小銭を入れ目当ての商品のボタンに指を伸ばしたところで、端末が鳴った。
「パワーウルフだ」
「A市内で怪人発生です」
「分かった。すぐ向かう」
短い受け答えの後、場所を確認してから端末をしまうと、近くの家の屋根に飛び移り、屋根伝いに現場へと急いだ。
「なんか最近多くネェか......?」
「「あ! パワーウルフ!」」
ぼやいていると先ほどの二人の声が下から聞こえてくる。
パワーウルフは振り返らずに手を振ると大きく跳躍した。
怪人はショッピングモール内の広場にいた。片腕が刃状の人型で背丈はパワーウルフとほとんど同じくらいだ。
住民たちは対災害用防壁が下りた店内に避難できたようで人影は見えない。

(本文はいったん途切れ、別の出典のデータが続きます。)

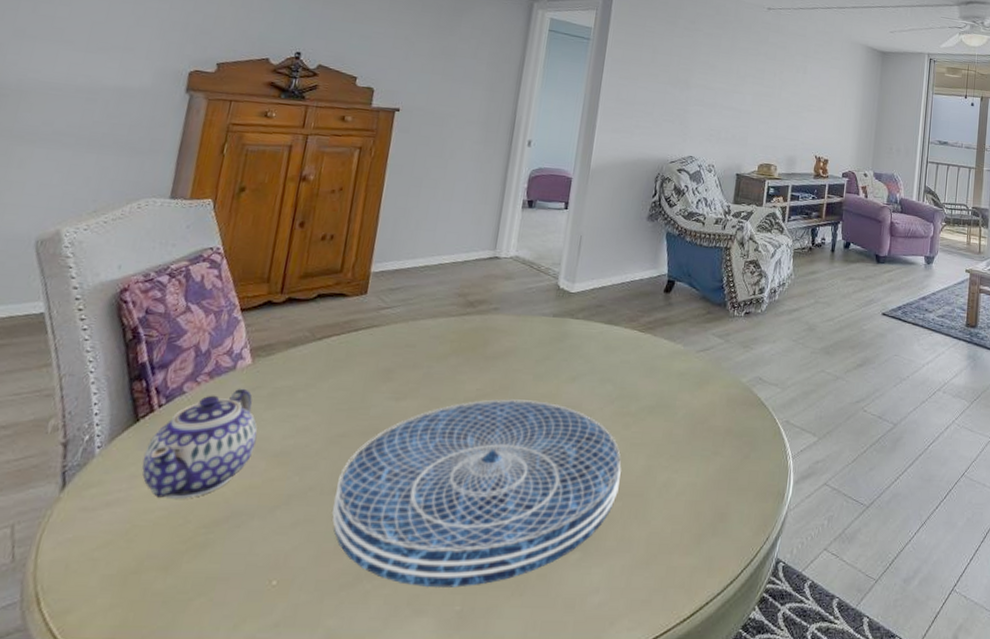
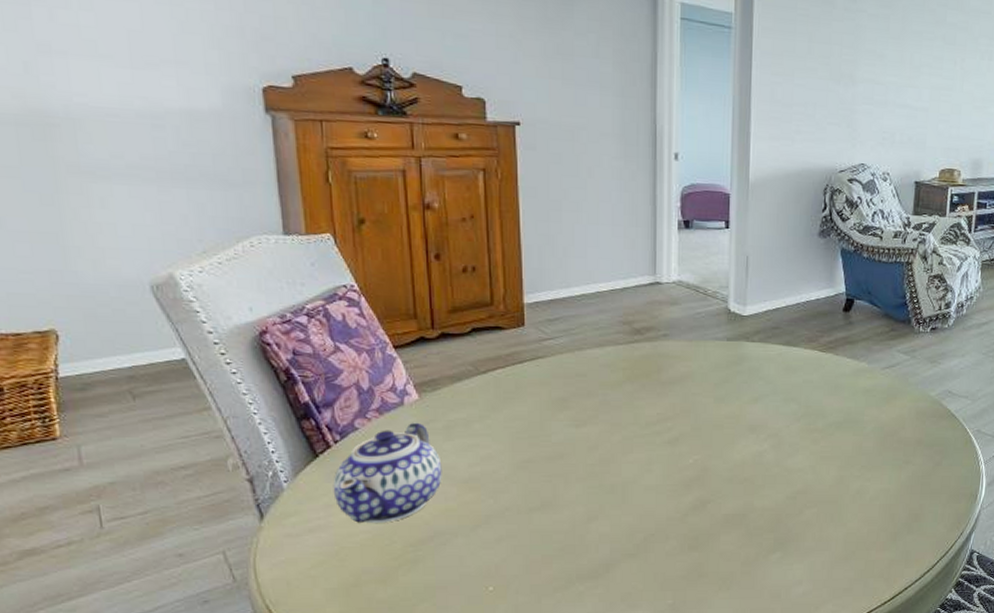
placemat: present [332,399,622,588] -> none [532,421,813,587]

予測警報が上手く働いたようだ。
屋根の上から様子を窺っていると、広場中央の噴水を破壊するのにご執心のようでこちらには気づいていないようだ。
タイミングを見計らって飛び出し、怪人に向かって真っすぐ落下する。
「(ウルフ・クラッシュ!)」 「......ギ!」
爪を突き立てた掌底を放つが、すんでのところで躱されてしまった。割れた地面から手を引き抜き距離をとると怪人と対峙する。
刃物を相手取るときの心得は人でも怪人でも変わらない。まともにやりあってはならない、刃を振るわせてはならない。刃が影響力を帯びた時点でこちらの圧倒的不利が確実なものとなってしまう。

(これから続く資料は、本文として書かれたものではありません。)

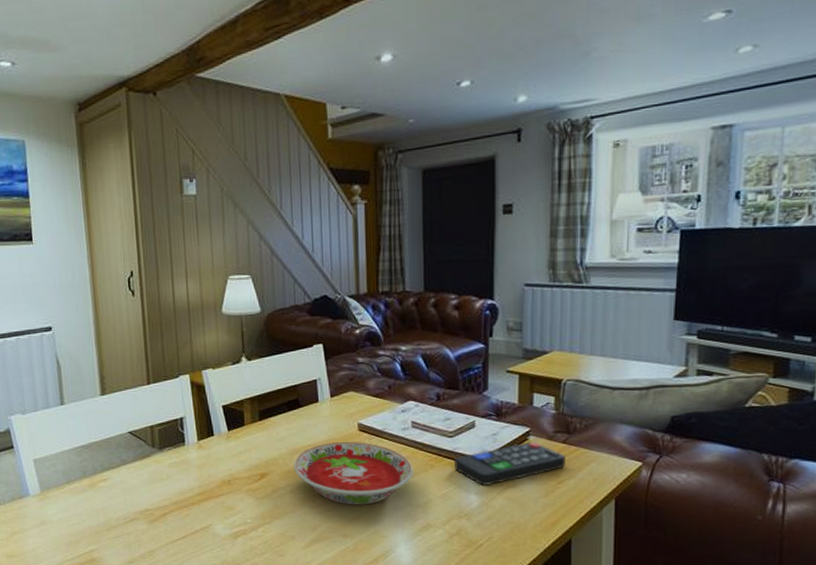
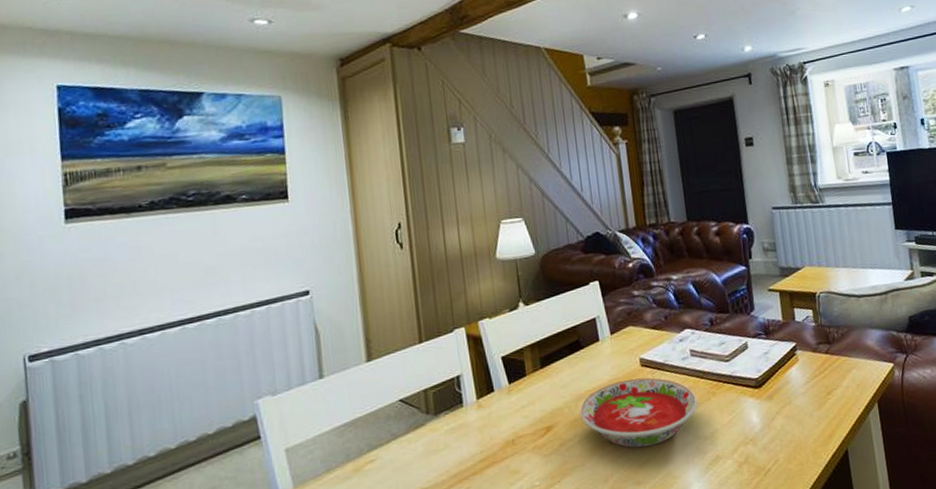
remote control: present [455,442,565,485] -> none [733,356,831,407]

何もさせずに倒してしまうのがベストだが、最初の一撃はよけられてしまった。ここからは難しい戦いになるだろう、とパワーウルフは覚悟した。
怪人が一歩ずつ距離を詰め、パワーウルフが一歩ずつ後退する。
怪人がさらに大きく踏み込もうとしたその時、パワーウルフが爪にエネルギーを集中させた左腕を突き出して見せる。光り輝く爪を警戒し怪人は踏みとどまる。
(このままじゃジリ貧だ、まともにやりあえば良くて五分。コッチも何か武器があれば......、武器......)
パワーウルフはおもむろに端末を取り出すと通信をつなげる。
「どうしました?」
「こっちにウルフ号をよこしてくれ」
「え? ......分かりました」
パワーウルフが端末をしまう。
張り詰めた空気の中、二つの影は動かない。
「ギギ!」
先に動いたのは怪人の方だった。目にもとまらぬスピードで接近する。
「ウルフ・クラッシュ!」
今度は地面に向かって掌底が放たれると、土埃が上がり、破片が飛び散る。
怪人が刃を切り払い、土埃が晴れるとそこにパワーウルフの姿はなかった。
いつの間にか空中にいたパワーウルフは、怪人の頭を飛び越え反対側に着地する。
再びにらみ合う二つの影。
「来た......!」
パワーウルフの耳が列車の近づく音をとらえた。
今度はパワーウルフの方から距離を詰める。二歩、三歩、踏み込み足を止める。
「ウルフ・エアスラッシュ!」
五筋の光跡を残し腕が振り抜かれ、空を切り裂く爪撃が怪人に襲い掛かる。
怪人は刃を盾のようにしてそれを受け止めると衝撃で後ずさり、地面には爪跡が刻まれた。
『貨物が到着しました。立ち入り禁止エリアに入らないでください......』
「グギギ? ......!?」
突然のアナウンスに怪訝そうな様子だった怪人は足元が急にスライドすると、一瞬体勢を崩した。
「ウルフ・クラッシャー!!」
残像を残す程の爆発的な踏み込みの勢いそのままに怪人に掌底を叩きつける。
その衝撃は怪人を突き抜け、後ろにあったかろうじて形を保っていた噴水を粉々に吹き飛ばした。
「グ......ギ......」
怪人は膝をつくと力なく崩れ落ち、爆散した。